Abe Smith London Calling

Abe Smith: London Calling

Two months ago, together with my family and our dog, I embarked on a journey that was the culmination of professional and personal goals all neatly wrapped together.

This journey actually started more than 25 years ago. At the start of my career, I packed my bags and moved to Asia to live – totally unsure of what the adventure might yield or the outcome.

This quixotic chapter of my life shaped my thinking as a global citizen and kicked off a career that would take me to many different parts of the world. It started me on a mission of connecting cultures, technology and promoting the benefits of disruption, including the impact of cloud technology on business. I’ve experienced markets in transition and that’s been an inspiration, particularly as I arrive in London.

I’m honoured to have the opportunity – and responsibility – to lead Cision at this unique moment. The communications industry is in flux and I know the efficacy of public relations, having grown up as a marketer myself, spending late nights drafting press releases to capture the attention of the media.

My mother and, later, my wife were marketing pros that drew on the craft of comms in both entrepreneurial businesses and as members of large global agencies like McCann Erickson. So, I have witnessed first-hand the impact of well-shaped campaigns. I had also seen the challenges of quantifying what that benefit was exactly.

Fast forward years later, after more than a decade and a half in Silicon Valley, the burgeoning of paid and owned media had clearly crossed the chasm and shown the CMO what was possible and attributable. Look no further than the Marketing LUMAscape – over the past six years, there’s been a shift and there are now more than 5,000 solutions purpose built for the marketer. Yet, by comparison, the communications industry still straddles the past and the present.

I have travelled the world and talked to CMOs – from the corners of Asia to the streets of Bogota and back to the United States. While no one would ever dismiss addressing influencers as important, the Dollars/Yen/Pounds all spoke to investing in things like pay-per-click, open rates in email and social as a channel, to name just a few. Missing from the table, and the budget, has been meaty investments in public relations.

Until now.

Which brings me to London. Two months ago, when I boarded a plane (dog in tow), I knew that the moment was now. As a technologist, I’ve been trained to look for those markets in transition and the clear signs of regions of cresting maturity in a category. Europe, clearly, had all the right signs.

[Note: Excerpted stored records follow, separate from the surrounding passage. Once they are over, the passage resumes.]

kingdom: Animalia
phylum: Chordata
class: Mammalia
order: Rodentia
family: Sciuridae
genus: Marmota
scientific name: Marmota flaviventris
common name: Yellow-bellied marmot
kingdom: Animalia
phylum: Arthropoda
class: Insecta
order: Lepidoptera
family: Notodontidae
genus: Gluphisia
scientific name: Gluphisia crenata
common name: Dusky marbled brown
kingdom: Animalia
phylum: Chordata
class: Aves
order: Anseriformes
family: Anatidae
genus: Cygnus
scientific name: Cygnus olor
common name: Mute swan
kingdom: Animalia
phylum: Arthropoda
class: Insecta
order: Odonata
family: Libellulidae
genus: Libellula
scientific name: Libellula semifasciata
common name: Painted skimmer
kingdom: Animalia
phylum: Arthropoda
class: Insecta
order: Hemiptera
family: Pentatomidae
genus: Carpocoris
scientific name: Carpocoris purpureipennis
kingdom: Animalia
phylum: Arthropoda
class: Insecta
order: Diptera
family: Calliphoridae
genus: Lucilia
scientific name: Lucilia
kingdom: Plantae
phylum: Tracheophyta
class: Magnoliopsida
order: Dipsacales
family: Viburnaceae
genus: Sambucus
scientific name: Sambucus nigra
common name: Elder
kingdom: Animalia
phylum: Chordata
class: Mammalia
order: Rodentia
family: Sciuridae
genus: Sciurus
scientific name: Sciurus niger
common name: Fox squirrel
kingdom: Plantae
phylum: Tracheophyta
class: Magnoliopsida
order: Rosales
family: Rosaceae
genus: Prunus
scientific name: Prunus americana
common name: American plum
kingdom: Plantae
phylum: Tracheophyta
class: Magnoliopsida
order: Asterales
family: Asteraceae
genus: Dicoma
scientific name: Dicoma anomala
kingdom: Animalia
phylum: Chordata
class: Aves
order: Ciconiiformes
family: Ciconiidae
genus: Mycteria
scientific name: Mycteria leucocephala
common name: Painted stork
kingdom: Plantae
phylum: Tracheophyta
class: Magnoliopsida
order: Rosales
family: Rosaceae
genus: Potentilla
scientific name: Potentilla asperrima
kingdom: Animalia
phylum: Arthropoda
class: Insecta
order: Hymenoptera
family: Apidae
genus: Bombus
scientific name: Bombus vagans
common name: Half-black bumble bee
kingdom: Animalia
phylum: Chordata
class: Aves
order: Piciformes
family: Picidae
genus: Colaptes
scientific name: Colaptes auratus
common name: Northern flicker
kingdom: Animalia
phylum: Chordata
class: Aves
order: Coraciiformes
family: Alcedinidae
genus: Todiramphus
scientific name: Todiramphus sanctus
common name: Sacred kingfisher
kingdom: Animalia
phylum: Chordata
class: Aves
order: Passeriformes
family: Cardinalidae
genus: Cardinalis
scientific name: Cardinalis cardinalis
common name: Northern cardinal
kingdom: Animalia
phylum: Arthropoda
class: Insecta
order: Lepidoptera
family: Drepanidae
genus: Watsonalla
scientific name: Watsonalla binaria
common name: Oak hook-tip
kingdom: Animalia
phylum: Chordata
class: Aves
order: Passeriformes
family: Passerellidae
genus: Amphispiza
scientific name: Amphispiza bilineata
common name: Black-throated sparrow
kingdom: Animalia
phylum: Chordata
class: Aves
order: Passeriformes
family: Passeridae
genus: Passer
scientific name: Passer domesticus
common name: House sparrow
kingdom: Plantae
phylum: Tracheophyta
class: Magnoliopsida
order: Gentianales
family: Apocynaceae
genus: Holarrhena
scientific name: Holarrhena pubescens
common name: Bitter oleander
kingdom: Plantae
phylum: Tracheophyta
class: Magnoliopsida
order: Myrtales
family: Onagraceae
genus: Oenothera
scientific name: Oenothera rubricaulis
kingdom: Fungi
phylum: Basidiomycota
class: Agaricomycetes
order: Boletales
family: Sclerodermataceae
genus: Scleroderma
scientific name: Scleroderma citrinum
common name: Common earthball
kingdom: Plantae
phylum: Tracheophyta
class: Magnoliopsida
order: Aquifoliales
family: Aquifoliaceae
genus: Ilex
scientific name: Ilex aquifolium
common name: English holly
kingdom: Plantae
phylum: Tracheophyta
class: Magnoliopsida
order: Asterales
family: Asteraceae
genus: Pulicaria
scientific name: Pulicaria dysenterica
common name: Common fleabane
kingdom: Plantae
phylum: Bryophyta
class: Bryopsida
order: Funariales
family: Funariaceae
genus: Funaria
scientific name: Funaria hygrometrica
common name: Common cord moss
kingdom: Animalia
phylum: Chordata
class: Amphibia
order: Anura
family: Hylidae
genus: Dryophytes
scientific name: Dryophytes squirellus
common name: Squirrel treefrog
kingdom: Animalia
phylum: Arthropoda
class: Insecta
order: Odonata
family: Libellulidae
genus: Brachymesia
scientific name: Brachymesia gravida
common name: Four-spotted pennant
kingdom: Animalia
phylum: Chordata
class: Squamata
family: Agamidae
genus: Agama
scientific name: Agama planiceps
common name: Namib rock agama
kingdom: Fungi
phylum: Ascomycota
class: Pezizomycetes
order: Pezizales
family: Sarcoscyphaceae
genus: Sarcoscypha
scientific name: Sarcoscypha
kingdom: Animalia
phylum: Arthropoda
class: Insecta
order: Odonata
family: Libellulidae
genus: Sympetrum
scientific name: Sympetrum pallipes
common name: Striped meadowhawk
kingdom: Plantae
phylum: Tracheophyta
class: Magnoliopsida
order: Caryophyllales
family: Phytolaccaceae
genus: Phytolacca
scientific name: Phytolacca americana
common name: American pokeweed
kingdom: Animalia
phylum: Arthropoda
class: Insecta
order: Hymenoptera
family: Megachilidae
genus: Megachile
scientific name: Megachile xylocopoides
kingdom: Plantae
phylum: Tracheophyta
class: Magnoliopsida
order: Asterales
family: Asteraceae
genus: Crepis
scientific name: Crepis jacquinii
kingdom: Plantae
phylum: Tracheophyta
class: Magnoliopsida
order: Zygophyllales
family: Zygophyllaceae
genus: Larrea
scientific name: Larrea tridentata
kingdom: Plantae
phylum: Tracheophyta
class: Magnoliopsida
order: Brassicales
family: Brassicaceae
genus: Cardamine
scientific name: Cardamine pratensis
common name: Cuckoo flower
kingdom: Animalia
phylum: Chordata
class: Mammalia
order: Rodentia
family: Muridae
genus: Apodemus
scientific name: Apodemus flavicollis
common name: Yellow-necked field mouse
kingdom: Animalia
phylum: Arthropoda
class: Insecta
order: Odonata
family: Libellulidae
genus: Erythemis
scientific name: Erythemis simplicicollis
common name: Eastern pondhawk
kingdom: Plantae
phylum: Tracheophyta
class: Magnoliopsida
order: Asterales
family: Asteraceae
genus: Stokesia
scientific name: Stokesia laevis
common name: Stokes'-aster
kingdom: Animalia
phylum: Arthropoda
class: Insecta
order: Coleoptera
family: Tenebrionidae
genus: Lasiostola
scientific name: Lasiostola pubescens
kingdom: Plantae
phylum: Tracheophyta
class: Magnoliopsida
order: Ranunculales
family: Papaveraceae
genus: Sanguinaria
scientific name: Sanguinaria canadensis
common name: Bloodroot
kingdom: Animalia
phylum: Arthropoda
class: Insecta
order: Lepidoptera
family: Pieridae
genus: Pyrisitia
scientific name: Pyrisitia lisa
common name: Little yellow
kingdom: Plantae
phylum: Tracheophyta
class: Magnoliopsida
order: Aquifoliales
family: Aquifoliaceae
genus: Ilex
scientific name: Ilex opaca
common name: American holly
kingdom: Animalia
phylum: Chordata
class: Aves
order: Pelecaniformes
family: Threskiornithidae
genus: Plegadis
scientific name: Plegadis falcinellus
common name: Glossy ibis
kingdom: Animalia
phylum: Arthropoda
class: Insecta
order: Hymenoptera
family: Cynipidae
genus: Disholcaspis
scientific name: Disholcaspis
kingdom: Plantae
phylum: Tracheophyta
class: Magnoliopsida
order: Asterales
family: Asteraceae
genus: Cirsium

A legacy industry with well-considered processes, practices and programmes. Yet a market with the sense to know that journalists, editors and the new age of influencers think differently. The ability to move economic, political and corporate outcomes through the power of the pen is yielding to the momentum of vlogs, video at large, blogs and words on a digital page. The time for attribution and connection was now and no other place in the world was more prepared to embrace that change, I believed, than Europe and the neighbouring Emerging Markets.

And so I came.

I welcome you all to join me on this journey. The trials, tribulations, good days and, even, the bad days where we all just crave the comfort of a good story are the inevitable emotions we will feel together.

As I share with you my observations, so too tell me what you’re seeing. Let’s shape a new definition of communications with the earned media cloud that beckons. And let’s do it with ambition, some ambivalence, but with the optimism of a new day ahead.

As The Clash so prophetically said, so many years ago, London’s Calling. I’ve heard the Call.